Mais ce Mirage a certainement ce petit quelque chose en plus qui en fait une œuvre aussi singulière que dérangeante. Car oser, au royaume tant recherché de la comédie, refuser le rire gras et facile pour lui préférer celui qui fait grincer des dents, en tendant à la classe moyenne petite bourgeoise un miroir sans complaisance, il fallait déjà le faire. Mais réussir en plus à nous renvoyer cette image que personne ne veut réellement voir d’une société malade, vaine, superficielle, sans autre valeur que matérielle, sans autre désir que celui de possession, cela relève presque, dans notre contexte habituellement si timoré quand vient le temps de marier cinéma populaire et discours social, de l’exploit.

Comédie d’observation au ton et au rythme justes, Le Mirage compte évidemment sur un récit (signé Morissette avec la collaboration de François Avard) drôle et spontané, qui a l’intelligence de n’épargner personne (ni les hommes, ni les femmes, ni le collectif) et sur une réalisation qui, malgré une direction photo un rien terne et un mixage sonore parfois incohérent, est aussi fluide qu’inspirée et inventive. Mais surtout, il a l’audace d’un retournement de situation – et de genre – dans son dernier tiers qui vient lui donner toute son ampleur, transformant son ironie sans appel et souvent jubilatoire en drame d’une aigreur renversante, malgré quelques longueurs. Un peu comme un dessert qui, après la crème, se terminerait sur une note de citron acide qui le distinguerait des autres et qui nous laisserait, hésitant, entre l’eau à la bouche et la grimace.

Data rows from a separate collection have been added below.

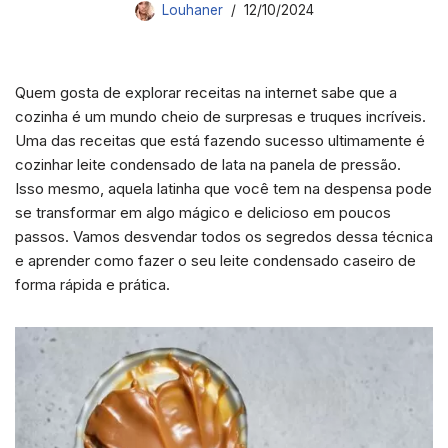
Louhaner
12/10/2024
Quem gosta de explorar receitas na internet sabe que a
cozinha é um mundo cheio de surpresas e truques incríveis.
Uma das receitas que está fazendo sucesso ultimamente é
cozinhar leite condensado de lata na panela de pressão.
Isso mesmo, aquela latinha que você tem na despensa pode
se transformar em algo mágico e delicioso em poucos
passos. Vamos desvendar todos os segredos dessa técnica
e aprender como fazer o seu leite condensado caseiro de
forma rápida e prática.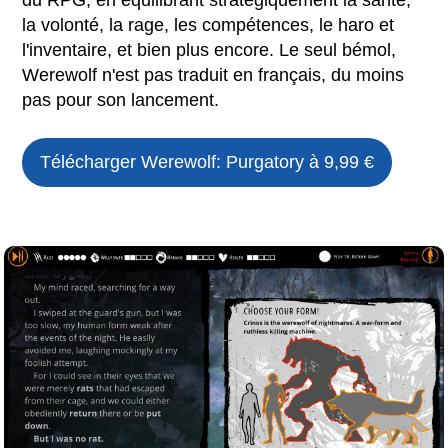
la volonté, la rage, les compétences, le haro et
l'inventaire, et bien plus encore. Le seul bémol,
Werewolf n'est pas traduit en français, du moins
pas pour son lancement.
Télécharger
Werewolf: Purgatory
à 9,99 €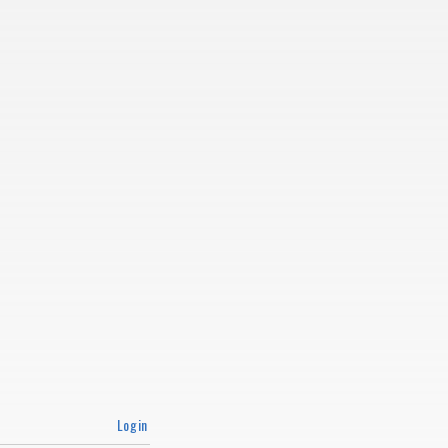
Login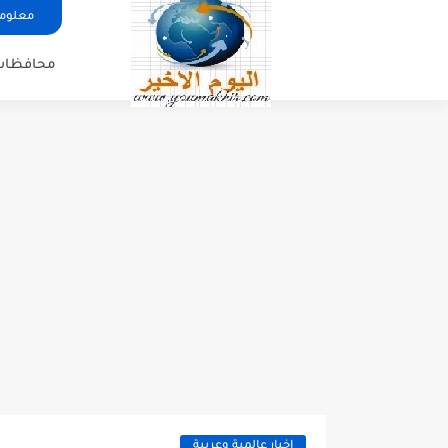
معلوما
محافظات
اخبار عالمية وعربية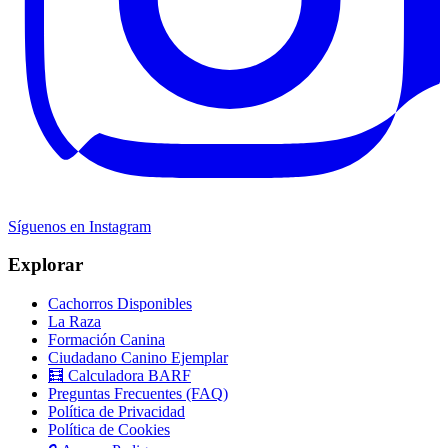
Síguenos en Instagram
Explorar
Cachorros Disponibles
La Raza
Formación Canina
Ciudadano Canino Ejemplar
🧮 Calculadora BARF
Preguntas Frecuentes (FAQ)
Política de Privacidad
Política de Cookies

Oui, regarder Le Mirage fait mal. Car ce qu’il nous montre, c’est avant tout le piège auquel nous conditionnent nos vies, guidées par le détestable principe de la surconsommation, piège dont l’on ne peut ressortir qu’essoré, vidé, siphonné. Anarchiste, alors, ce Mirage ? Tout de même pas. Mais là où Denys Arcand se laissait prendre au piège du cynisme et de la leçon de morale, règle en bois sur le bout des doigts, en faisant le même constat dans L’âge des ténèbres, Morissette et Trogi, s’ils n’excusent rien ni personne, ont l’intelligence d’injecter dans leur regard une dose d’humanisme nécessaire à ce que tout un chacun puisse se reconnaître dans ce Patrick, ni ange, ni démon, mais complètement déboussolé. Et ainsi, par leur approche saine et honnête, de faire passer la pilule en ne faisant pourtant pas oublier l’électrochoc qu’ils provoquent.

Car, à bien le regarder, si ce Mirage étonne – et détonne -, ce n’est pas tant parce qu’il réussit à gagner sur tous les tableaux, c’est plutôt parce que, sous ses allures de comédie dramatique parfois un rien potache, parfois un rien inaboutie, il parvient à dynamiter de l’intérieur tous les modèles sociaux que le Québec s’est donné de réussite professionnelle, amicale, familiale, amoureuse, en nous en démontrant tant les vides que les vices, la vacuité que la vanité. Dans le merveilleux monde du cinéma québécois grand public, vouloir montrer cela et prendre le risque de mordre la main qui nous nourrit en faisant le pari de l’intelligence du spectateur ressemble en effet presque à une révolution.